** Opening MATERIAL SHOWN block **

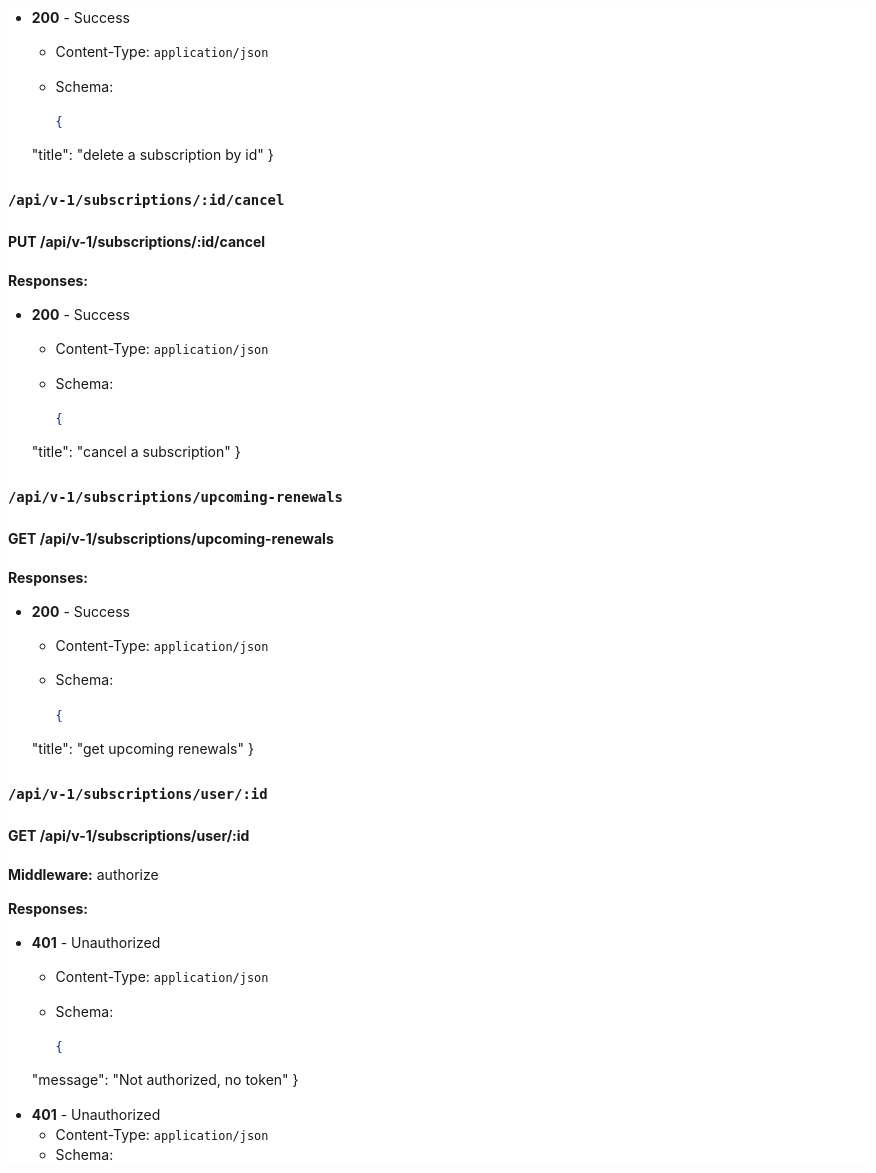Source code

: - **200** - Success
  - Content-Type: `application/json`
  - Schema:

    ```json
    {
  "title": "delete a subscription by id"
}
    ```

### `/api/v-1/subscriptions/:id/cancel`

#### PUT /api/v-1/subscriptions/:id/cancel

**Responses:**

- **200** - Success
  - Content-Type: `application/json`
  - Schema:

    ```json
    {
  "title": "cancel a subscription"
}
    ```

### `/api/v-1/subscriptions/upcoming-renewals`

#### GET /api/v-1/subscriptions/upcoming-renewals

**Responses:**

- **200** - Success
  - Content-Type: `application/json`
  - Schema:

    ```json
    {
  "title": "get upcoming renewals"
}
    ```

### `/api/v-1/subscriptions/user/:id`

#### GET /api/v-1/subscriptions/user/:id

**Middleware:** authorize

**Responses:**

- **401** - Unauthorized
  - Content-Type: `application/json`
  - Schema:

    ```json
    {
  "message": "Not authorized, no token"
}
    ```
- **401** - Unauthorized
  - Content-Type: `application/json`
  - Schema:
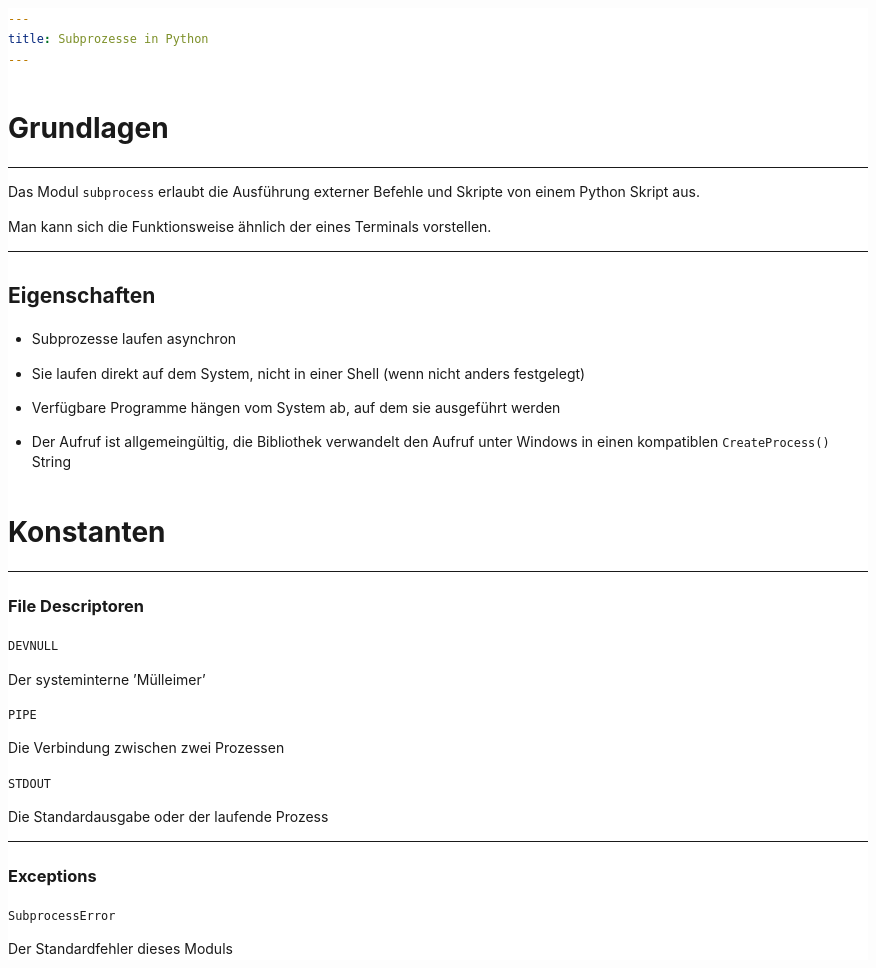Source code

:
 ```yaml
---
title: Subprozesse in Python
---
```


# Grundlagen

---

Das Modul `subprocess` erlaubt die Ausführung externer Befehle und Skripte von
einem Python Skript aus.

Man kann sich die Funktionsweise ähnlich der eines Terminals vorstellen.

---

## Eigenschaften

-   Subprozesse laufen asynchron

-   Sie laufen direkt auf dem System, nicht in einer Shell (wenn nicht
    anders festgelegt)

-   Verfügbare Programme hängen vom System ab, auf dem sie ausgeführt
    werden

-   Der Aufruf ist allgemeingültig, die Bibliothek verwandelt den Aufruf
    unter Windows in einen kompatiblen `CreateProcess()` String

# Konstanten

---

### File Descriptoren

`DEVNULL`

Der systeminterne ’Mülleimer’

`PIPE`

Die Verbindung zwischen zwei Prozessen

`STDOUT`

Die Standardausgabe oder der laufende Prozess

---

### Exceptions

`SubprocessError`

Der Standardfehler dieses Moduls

** Closing MATERIAL SHOWN block **

#### REQUIRED ACTION:
Beginning at the line containing "### File Descriptoren", output exactly each line up to and including the last line of the material above.

#### RESULT OF THIS EXERCISE:
### File Descriptoren

`DEVNULL`

Der systeminterne ’Mülleimer’

`PIPE`

Die Verbindung zwischen zwei Prozessen

`STDOUT`

Die Standardausgabe oder der laufende Prozess

---

### Exceptions

`SubprocessError`

Der Standardfehler dieses Moduls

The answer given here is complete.